Dans les années 70, Philippe Garrel redécouvre le cinéma muet et s’aventure sur les chemins de l’art pour l’art, allant jusqu’à tourner Le Bleu des origines avec une caméra à manivelle. Aussi passionnante soit cette trajectoire (c’est peu dire que je rêve de découvrir Le Berceau de cristal, Un ange passe ou Voyage au jardin des morts), Garrel sent que son système est au bord de l’asphyxie. Sans se renier le moins du monde et en restant fidèle à son éternel romantisme de poète maudit, il inaugure avec L’Enfant secret une veine autobiographique qui reste encore de mise aujourd’hui même si, là encore, la forme a évolué au gré des années.

Dans un article passionnant rédigé dans le cadre d’une monographie publiée au moment d’une grande rétrospective à Bobigny en 2013, Thierry Jousse analysait la place de la parole dans le cinéma de Philippe Garrel. Il distinguait deux grandes périodes dans l’œuvre du cinéaste. D’abord, une période placée sous le signe de la « vision » et du présent immédiat, où la parole se raréfie au profit du témoignage d’un mal-être au monde. Jousse évoque à son propos une certaine tradition Johannique « au sens où l'apôtre Jean, figure mystique, incarne une parole visionnaire. ». A partir de L’Enfant secret, Garrel revient à la parole et à une volonté de raconter les années qu’il vient de vivre. Le critique qualifie ce moment de « période paulinienne » durant laquelle le cinéaste devient « l'homme du sens, le scribe qui doit écrire le récit... ». Si la dimension autobiographique a toujours été une composante essentielle de l’œuvre de Garrel, elle s’articule à partir de L’Enfant secret dans un « récit » ou, tout au moins, dans des fragments que l’on peut déchiffrer comme autant de pages arrachées au journal intime du poète.  

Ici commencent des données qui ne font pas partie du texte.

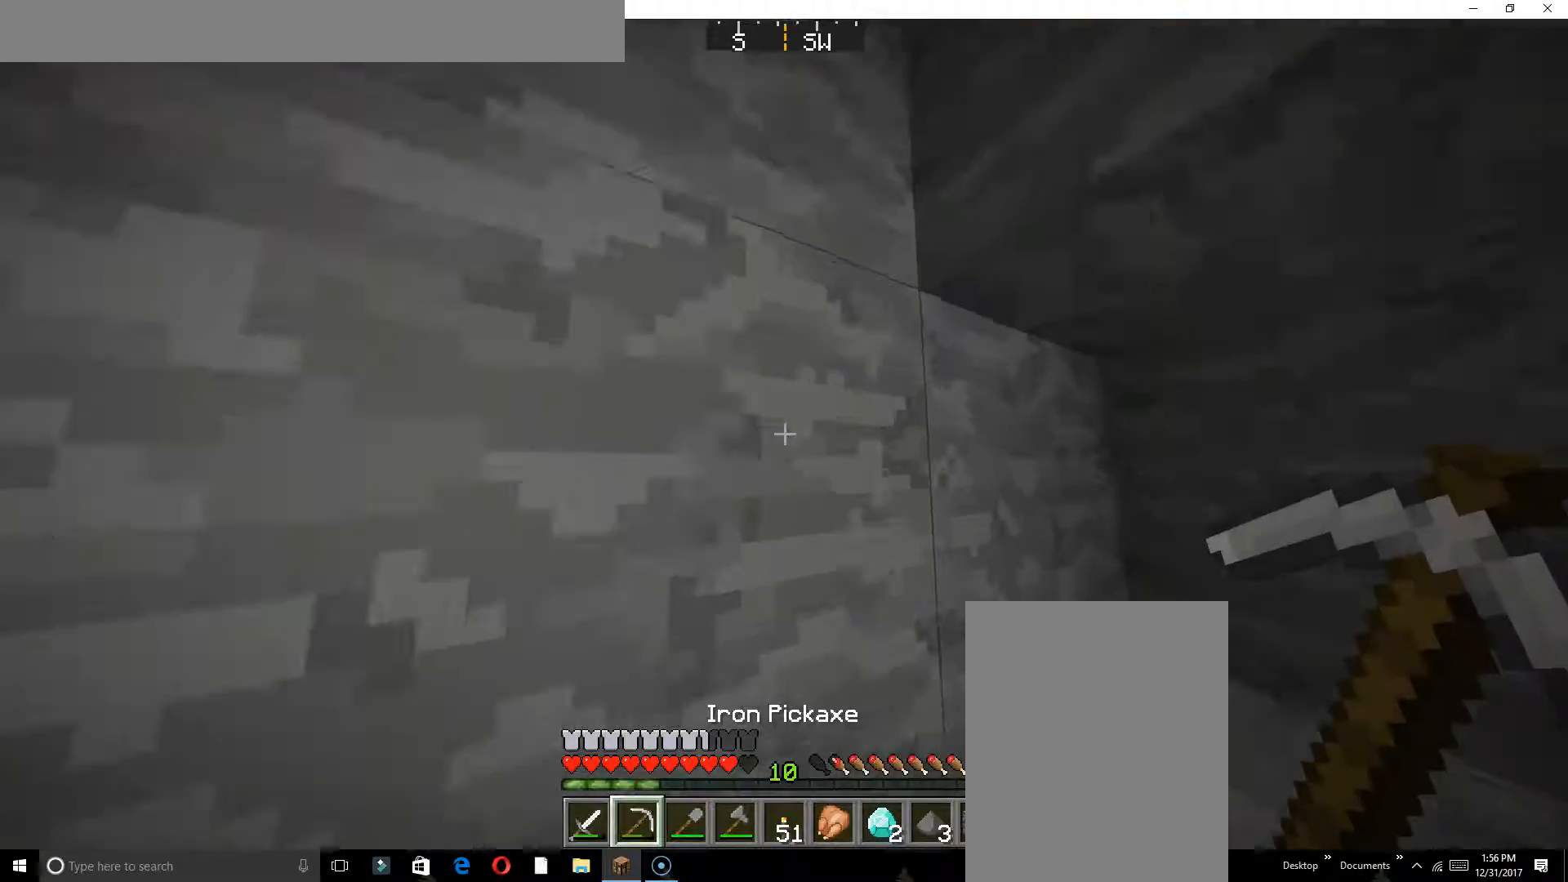
{"keys": [], "events": [[233, "a", "down"], [433, "a", "up"]]}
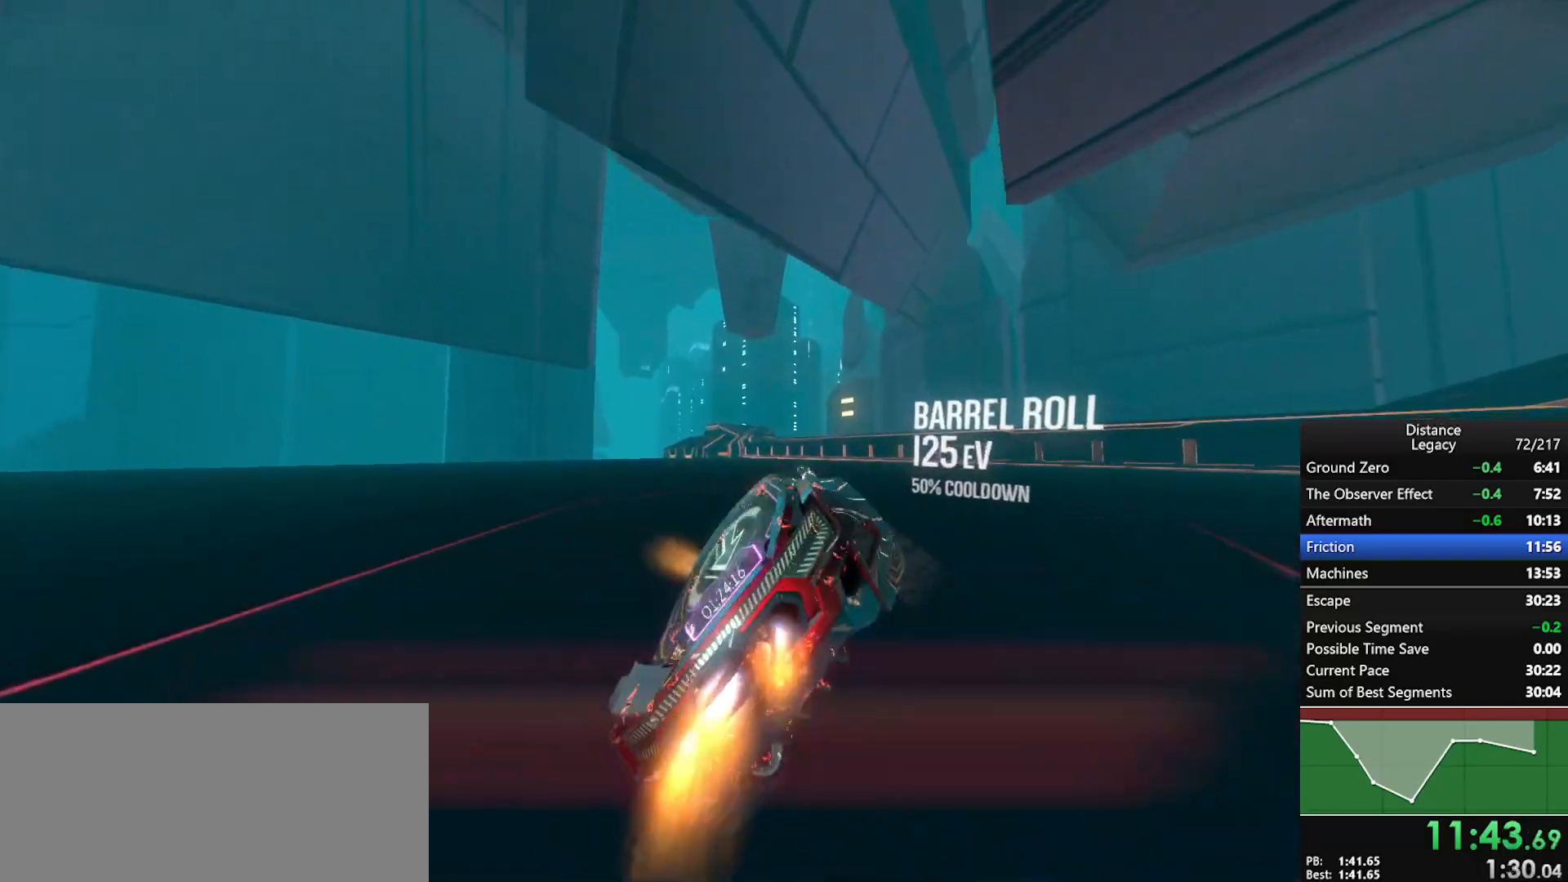
Gameplay with a controller (Xbox layout); each line is a JSON object with the inputs held at the frame after it. "events" lists button and stick changes between this image and that frame as [ms after this image, input, new state], when the widget could be followed in between. Not read: L3.
{"buttons": ["L1", "R1"], "left_stick": "center", "right_stick": "center", "events": [[100, "right_stick", "up-left"], [167, "L1", "down"], [233, "right_stick", "down-right"], [333, "right_stick", "right"], [467, "right_stick", "center"]]}
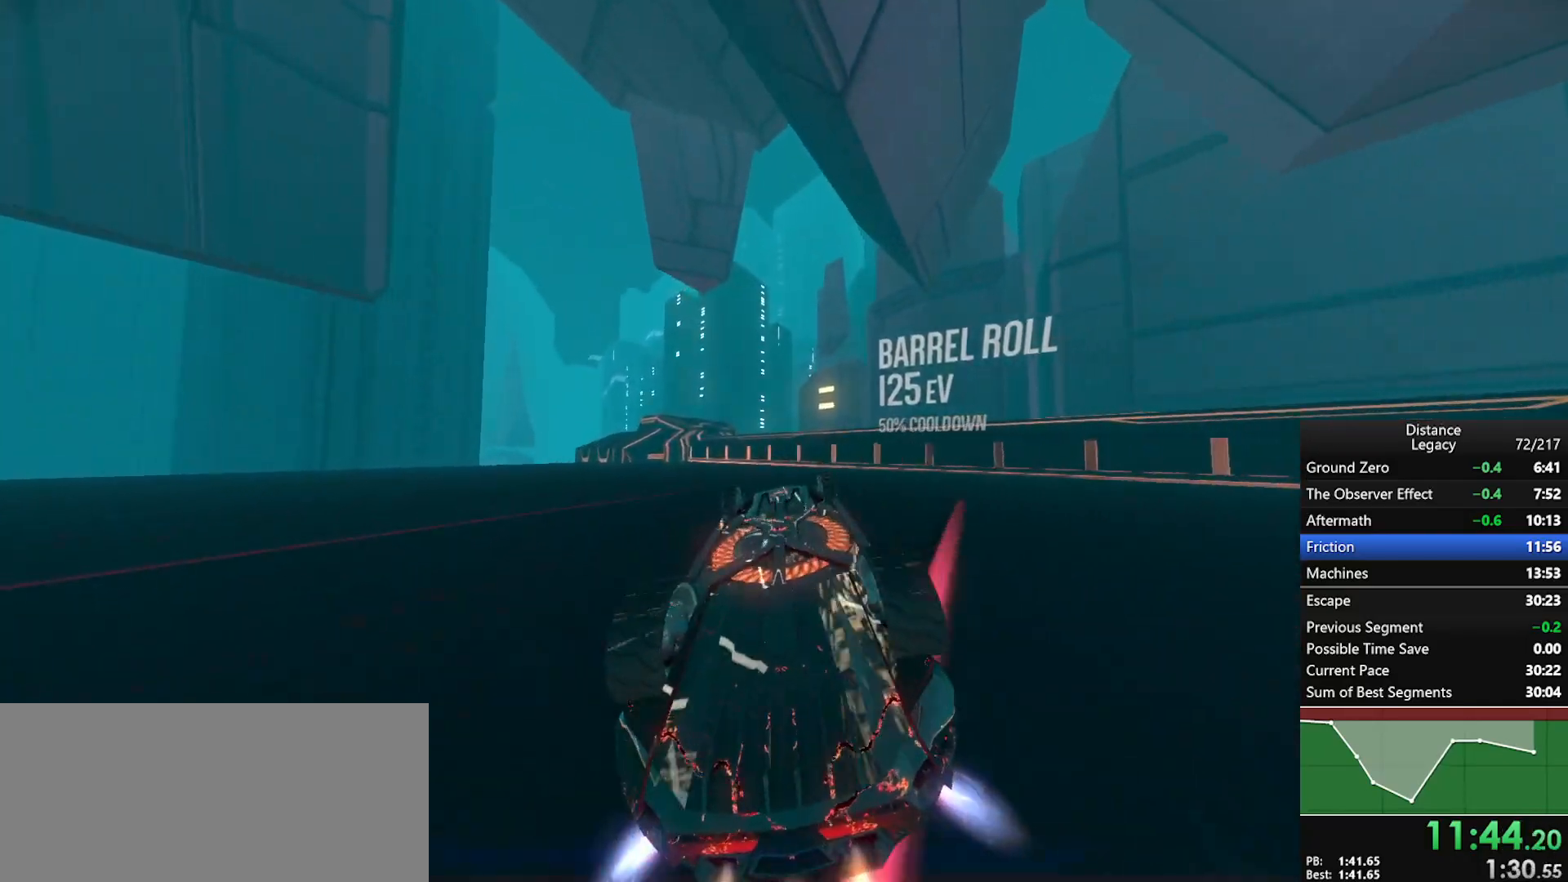
{"buttons": ["L1", "R1"], "left_stick": "center", "right_stick": "center", "events": [[33, "right_stick", "right"], [167, "right_stick", "center"], [317, "right_stick", "left"], [400, "right_stick", "center"]]}
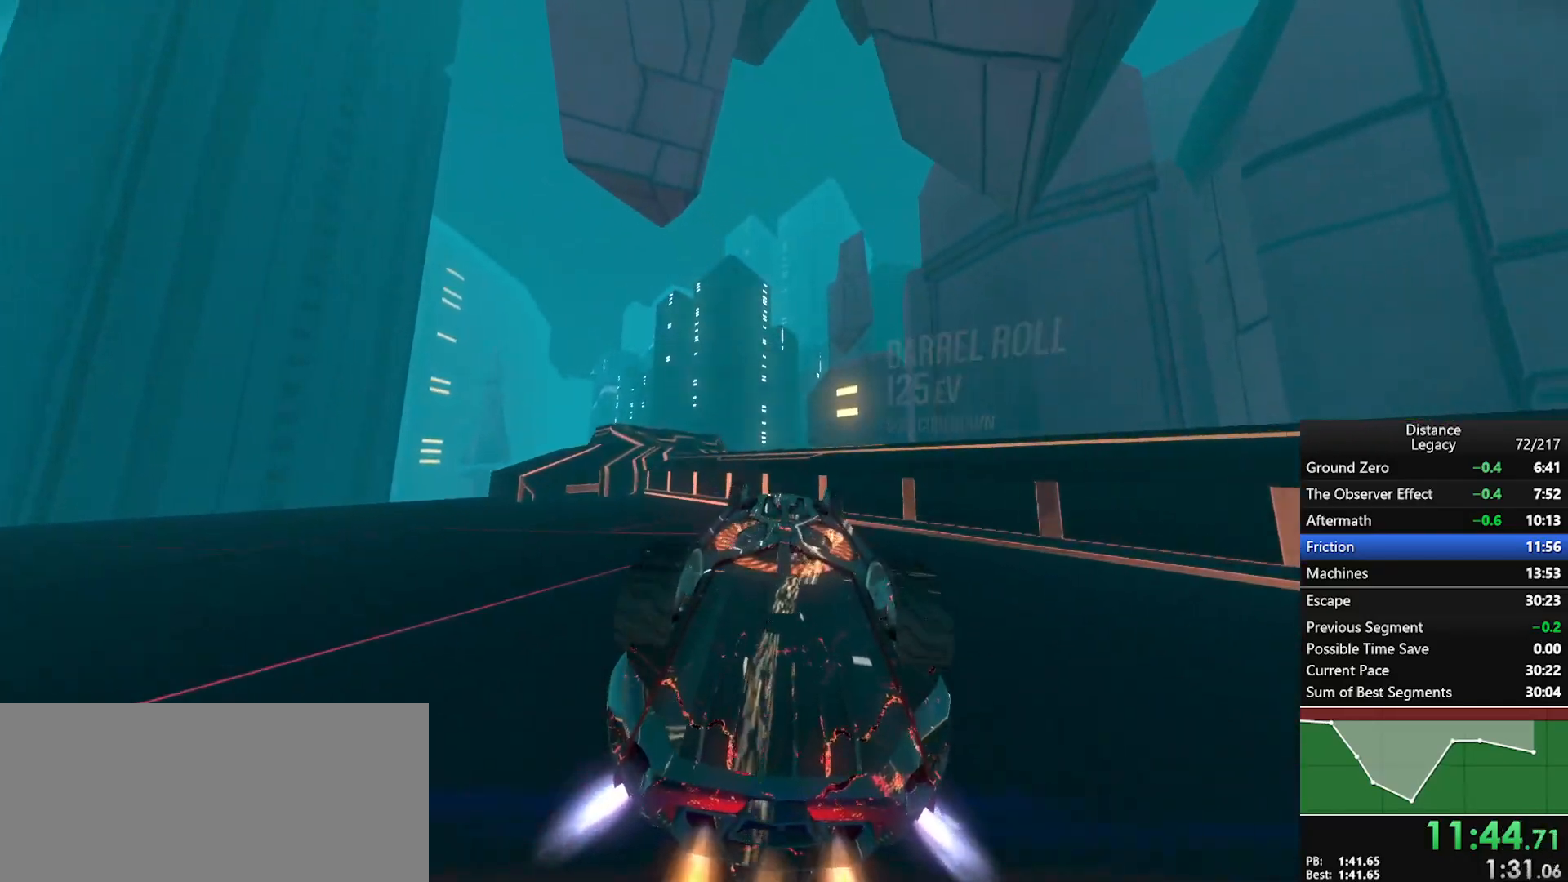
{"buttons": ["R1"], "left_stick": "center", "right_stick": "left", "events": [[250, "right_stick", "left"], [400, "L1", "up"]]}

Le film s’ouvre d’ailleurs par un prologue muet absolument somptueux où, en dépit d’un total dénuement, Garrel parvient à donner une puissance vertigineuse à son poème visuel. On y voit une jeune femme sous les draps et un jeune garçon à son chevet. Ils descendent un escalier et se réchauffent devant la cheminée. La sublime musique de Faton Cahen s’élève et une autre femme se présente à la porte : Anne Wiazemsky. Quelque chose de l’ordre du passage de relais se joue dans ce prologue. Cette évocation muette pourrait être un film tourné par Garrel autrefois ou un extrait du film tourné par Jean-Baptiste (Henri de Maublanc, « modèle » pour Bresson dans Le Diable probablement), l’alter-ego du cinéaste dans L’Enfant secret. L’autobiographie se vit alors au présent, dans une sorte d’épiphanie visionnaire chère à Garrel (qui a toujours voué un culte à la prise unique). C’est d’autant plus troublant que le jeune homme est joué par Ari Boulogne, le véritable « enfant secret » (le fils « illégitime » de Delon – qui n’a jamais voulu le reconnaître- et Nico) dont le film va retracer l’histoire. Lorsque Anne Wiazemsky arrive, le film bascule du côté de la « fiction ». Elle s’appelle Élie, a eu un enfant avec un acteur qui ne l’a pas reconnu et tombe amoureuse de Jean-Baptiste, un cinéaste vivant dans un certain dénuement (voir son pull troué).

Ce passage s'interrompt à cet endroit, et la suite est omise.